倉田という男に劣勢だった時。その時にはベタニアにすぐ変わるべきだった。だが、恐怖に囚われた巳影の頭は真っ白になってしまった。選択肢すらなくなった……迫る死を前にして、すくむだけに終わっていた。
その後、気が付けば倉田の姿は消えていた。死んだわけではない。撤退したのだろうか。
「……何をしけた顔をしている」
掠れた声に、巳影はうつむいていた顔をはじかれたように上げる。
顔色は青白く、血の気がない。だというのに、痛みでひきつる頬を無理やり押し上げ、比嘉は不敵な笑みを作っていた。
「師匠!」
前のめりになる巳影だったが、返事はすぐに返ってこなかった。比嘉は浅い息の中で、言葉を放つタイミングを計っている。
「おしゃべりの余裕はない。聞け。これは、毒だ」
反射的に聞き返そうとした意思を、巳影はぐっと押さえつけた。
「怨念を肉体に宿らせ、相手の体に毒素となる怨嗟を注ぎ込む……まさに呪いだな」
おぼつかない視線が、なんとかとった様子で巳影を捉えた。
「今の私の体で呪術の解呪は難しい……。結構、複雑に体へ食い込んでいる。時間がかかりそうだ」
つぶやくような声を聞いて、巳影は自分の右目に意識を集中する。
右目には、比嘉の体にまとわりつく黒い有刺鉄線のようなものが見えた。それは蛇さながらの動きで比嘉の小柄な体の中に入り込み、縫うようにして傷口付近から這い出ている。
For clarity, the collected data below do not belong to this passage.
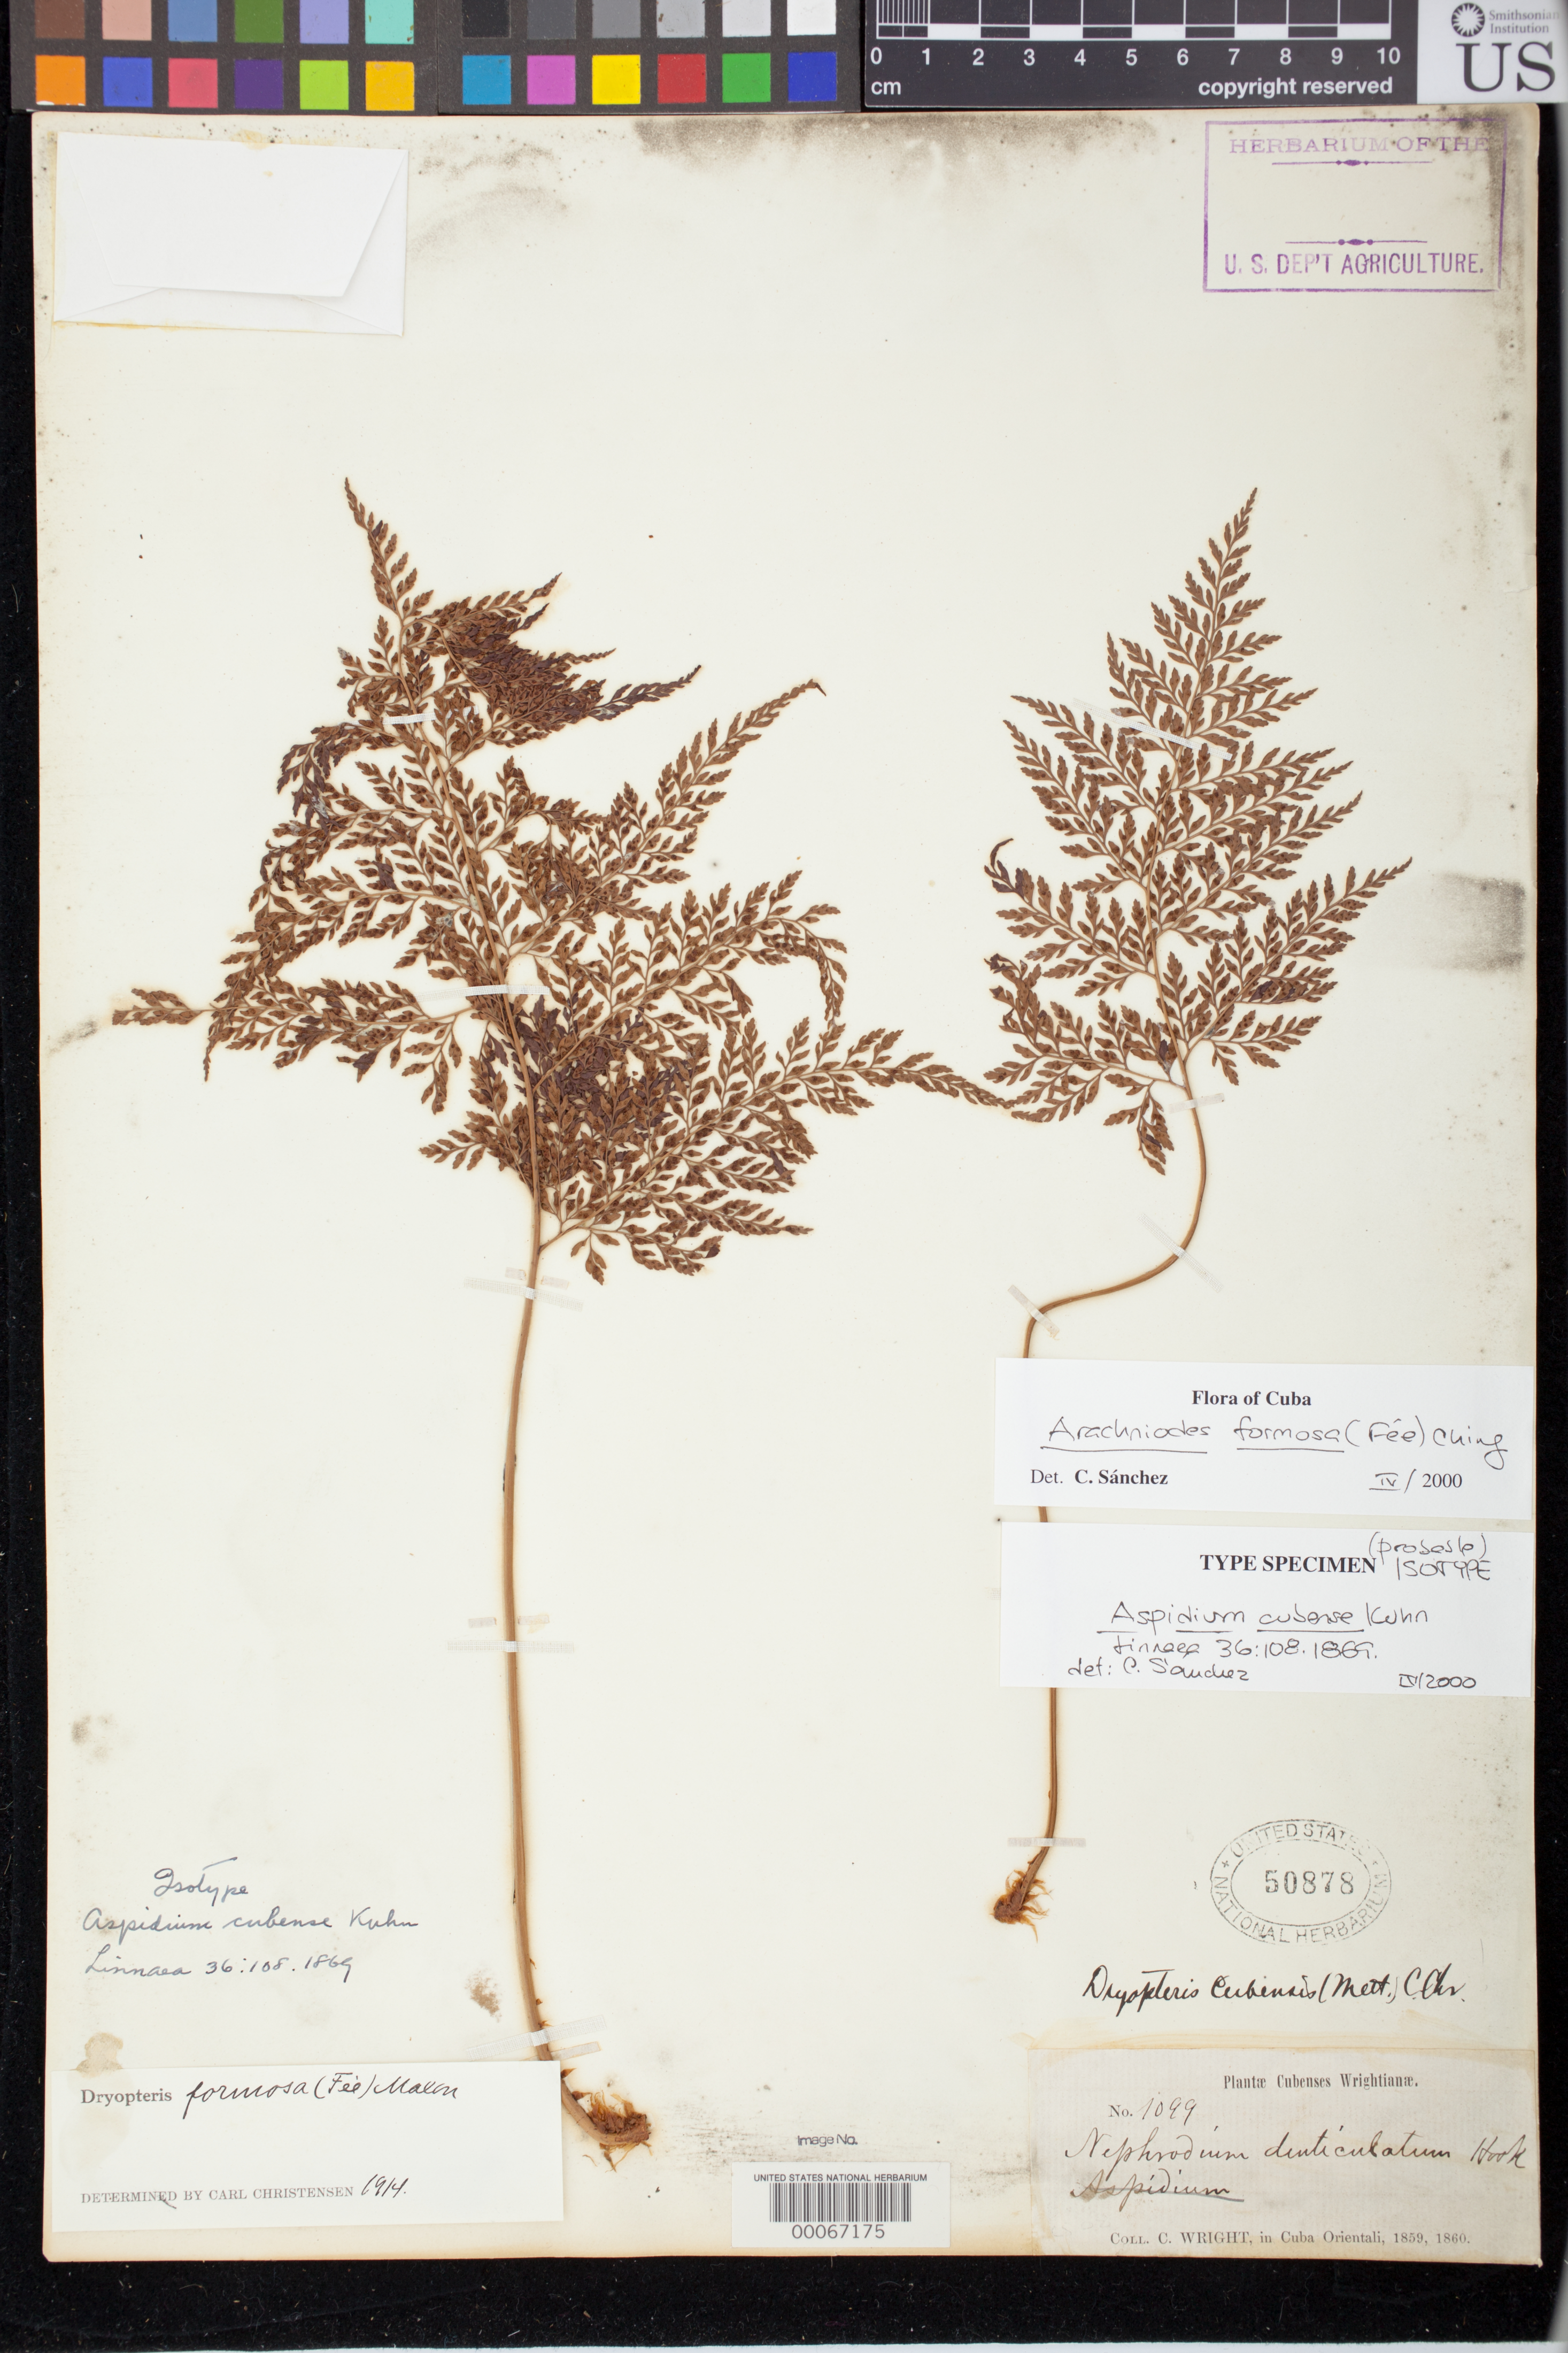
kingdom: Plantae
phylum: Tracheophyta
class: Polypodiopsida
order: Polypodiales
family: Tectariaceae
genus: Aspidium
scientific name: Aspidium cubense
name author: Kuhn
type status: Isotype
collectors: C. Wright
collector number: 1099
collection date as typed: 1859 to -- --- 1860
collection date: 1859/1860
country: Cuba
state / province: Oriente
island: Greater Antilles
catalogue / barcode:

かばった比嘉を切り裂いた手刀には、呪詛が込められていたらしい。
「完治させるには、毒と同じくワクチンに当たる血清がいる……」
そこで、比嘉は黙り込んだ。唇をかみしめ、小さく舌打ちする。巳影は焦る気持ちに負け、口を開いた。
「それ、どこで手に入るんですか。俺が持ってきて……」
「おやおやおや、師匠思いのお弟子さんですねえ、泣かせるじゃありませんか」
声が割って入るまで、ふすまの向こう……庭に現れた気配に気づけなかった。巳影はすぐさあ立ち上がり、乱暴にふすまを開けた。
「おはようございます、飛八巳影くん」
そこには昨日見た、背の高い男と、隣で目をぎらつかせている背の低い男が並んで立っていた。背の低い男……倉田は笑っていない。顎先に包帯を巻き、殺気立った目で巳影を……その奥にいる比嘉をにらみつけている。
「……今お前たちに付き合ってる暇はない」
殺気だっているのは、巳影も同じだった。言葉とは裏腹に、ふがいない自分への怒りと、比嘉を傷つけられた怒りが交じり合い、臨戦態勢に入る。
「いいんですか? 我々が帰っても。それじゃ呪術は解呪できませんよ?」
飄々としゃべる背の高い男……元シャーマンの森田、だったか。森田の言葉に巳影は「どういうことだ」と語気を強めて返した。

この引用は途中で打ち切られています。